> _Work instruction_
Lift out all lines below that contain "prawo".

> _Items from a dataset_

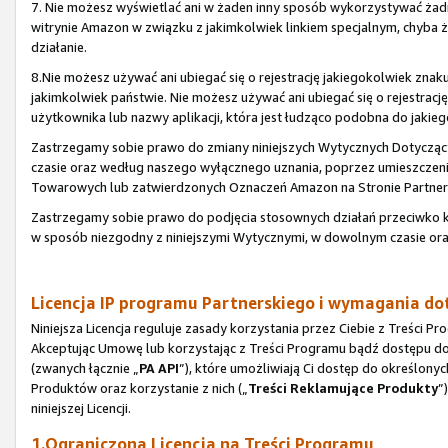
7. Nie możesz wyświetlać ani w żaden inny sposób wykorzystywać ża
witrynie Amazon w związku z jakimkolwiek linkiem specjalnym, chyba
działanie.
8.Nie możesz używać ani ubiegać się o rejestrację jakiegokolwiek zn
jakimkolwiek państwie. Nie możesz używać ani ubiegać się o rejestr
użytkownika lub nazwy aplikacji, która jest łudząco podobna do jaki
Zastrzegamy sobie prawo do zmiany niniejszych Wytycznych Dotyc
czasie oraz według naszego wyłącznego uznania, poprzez umieszczen
Towarowych lub zatwierdzonych Oznaczeń Amazon na Stronie Partners
Zastrzegamy sobie prawo do podjęcia stosownych działań przeciwk
w sposób niezgodny z niniejszymi Wytycznymi, w dowolnym czasie or
Licencja IP programu Partnerskiego i wymagania d
Niniejsza Licencja reguluje zasady korzystania przez Ciebie z Treści
Akceptując Umowę lub korzystając z Treści Programu bądź dostępu do n
(zwanych łącznie „
PA API
”), które umożliwiają Ci dostęp do określonyc
Produktów oraz korzystanie z nich („
Treści Reklamujące Produkty
”
niniejszej Licencji.
1.Ograniczona Licencja na Treści Programu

> _Result_
Zastrzegamy sobie prawo do zmiany niniejszych Wytycznych Dotyc
Zastrzegamy sobie prawo do podjęcia stosownych działań przeciwk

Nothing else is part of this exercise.